** Exercise materials follows **
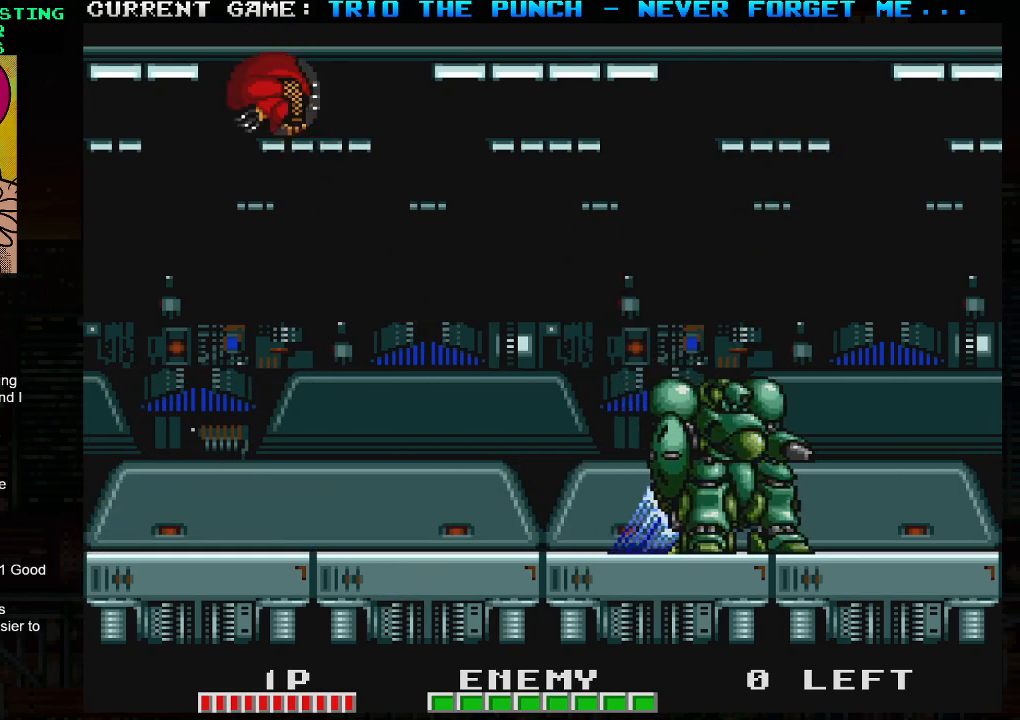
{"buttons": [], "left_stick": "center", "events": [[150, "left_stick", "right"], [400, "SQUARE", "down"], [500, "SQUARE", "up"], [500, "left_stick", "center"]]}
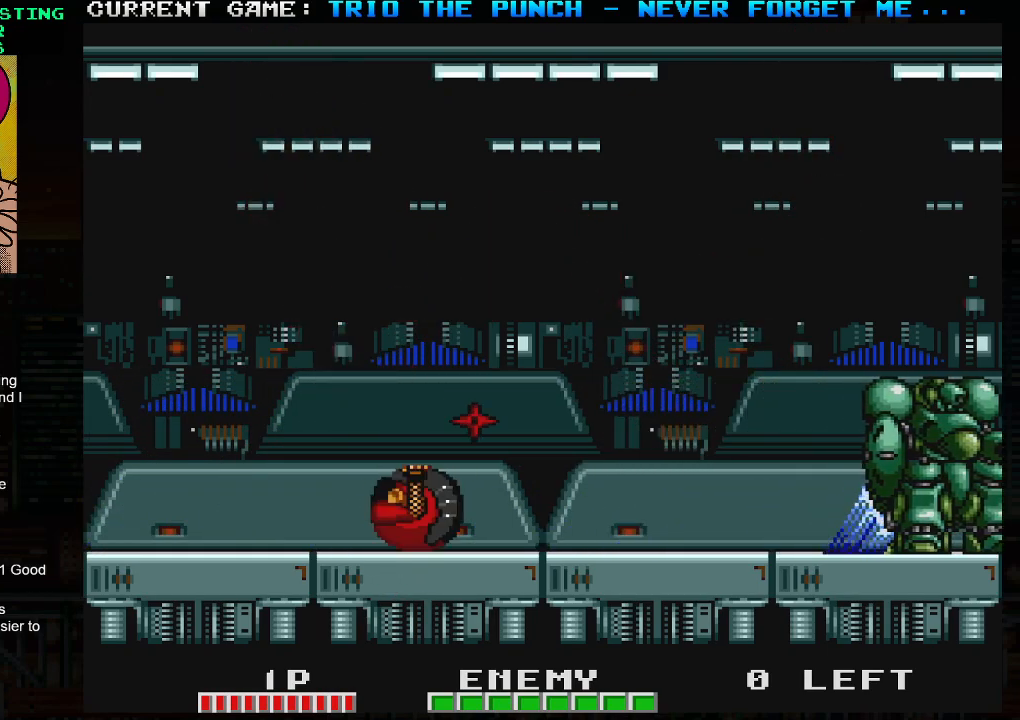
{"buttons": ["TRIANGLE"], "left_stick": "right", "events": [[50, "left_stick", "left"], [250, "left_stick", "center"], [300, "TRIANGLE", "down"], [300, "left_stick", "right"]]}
** End of Exercise materials **
** Exercise materials follows **
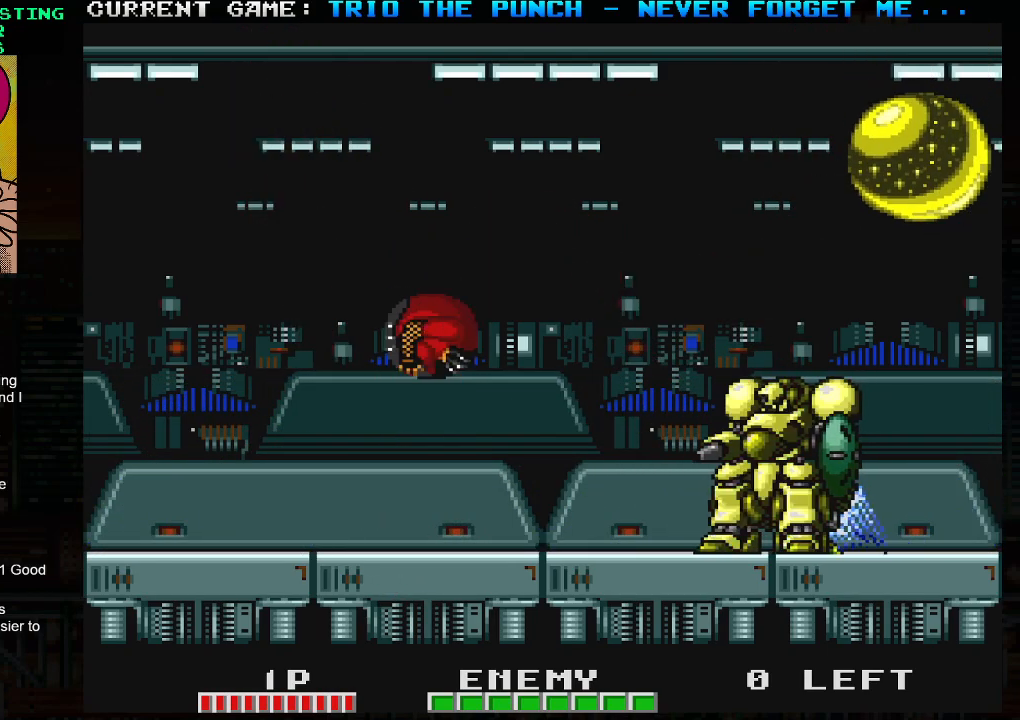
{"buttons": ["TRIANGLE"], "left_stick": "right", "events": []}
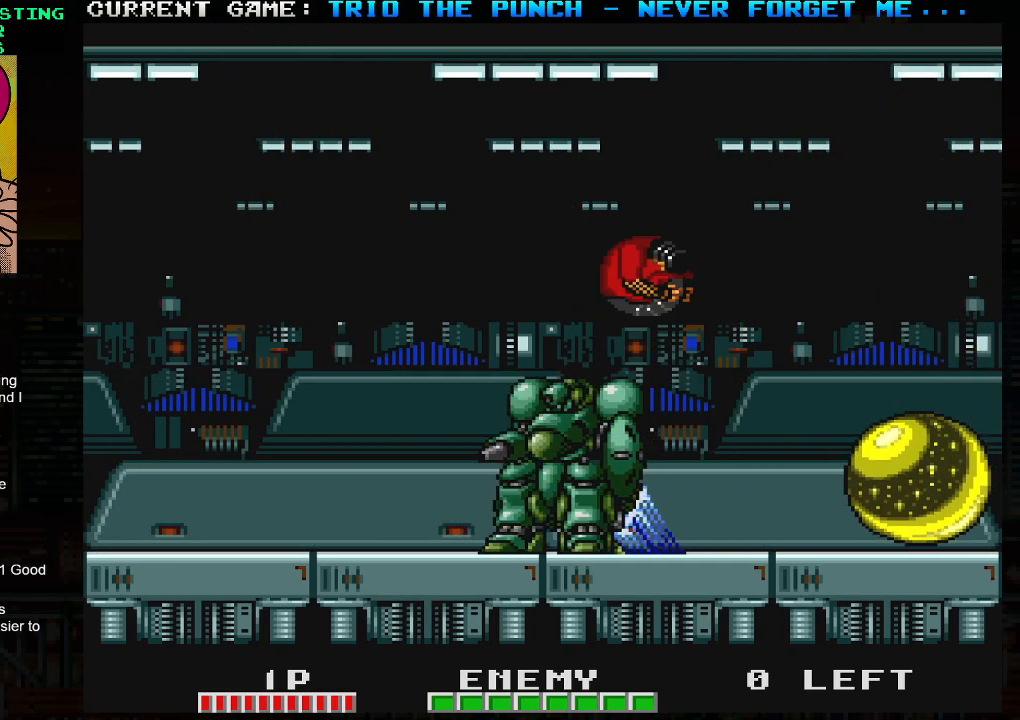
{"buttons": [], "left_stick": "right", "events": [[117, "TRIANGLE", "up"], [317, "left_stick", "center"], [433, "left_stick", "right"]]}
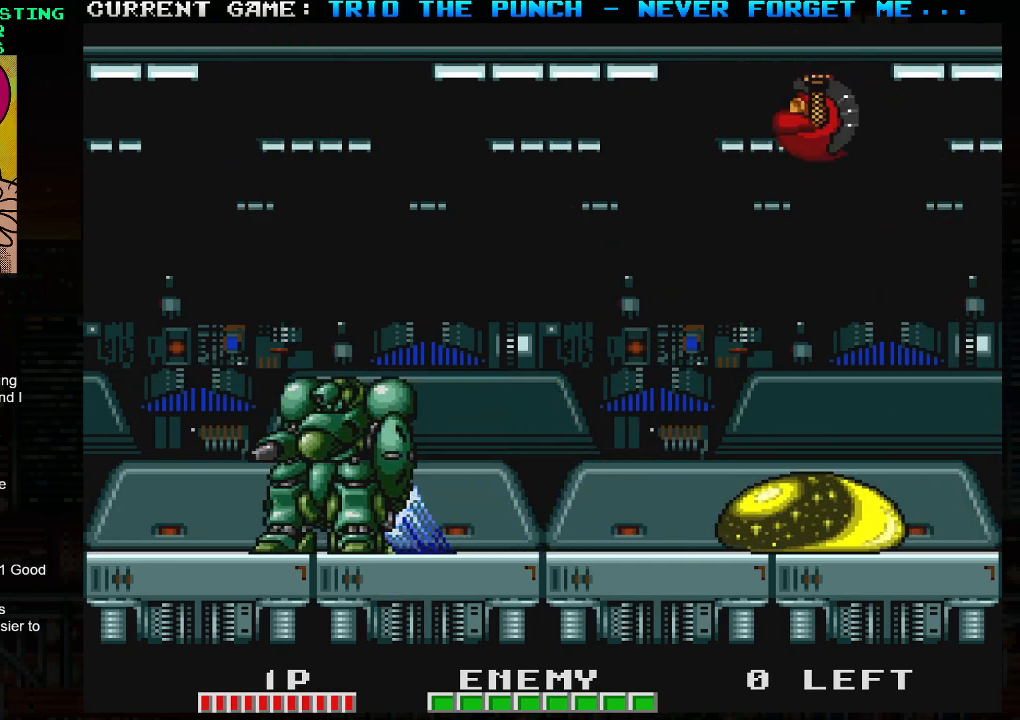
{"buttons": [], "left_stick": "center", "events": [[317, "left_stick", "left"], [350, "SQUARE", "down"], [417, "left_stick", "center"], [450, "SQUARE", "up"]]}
** End of Exercise materials **
What you will do>
Copy out each line from the listing that contains the string "right".

Reply>
{"buttons": [], "left_stick": "center", "events": [[150, "left_stick", "right"], [400, "SQUARE", "down"], [500, "SQUARE", "up"], [500, "left_stick", "center"]]}
{"buttons": ["TRIANGLE"], "left_stick": "right", "events": [[50, "left_stick", "left"], [250, "left_stick", "center"], [300, "TRIANGLE", "down"], [300, "left_stick", "right"]]}
{"buttons": ["TRIANGLE"], "left_stick": "right", "events": []}
{"buttons": [], "left_stick": "right", "events": [[117, "TRIANGLE", "up"], [317, "left_stick", "center"], [433, "left_stick", "right"]]}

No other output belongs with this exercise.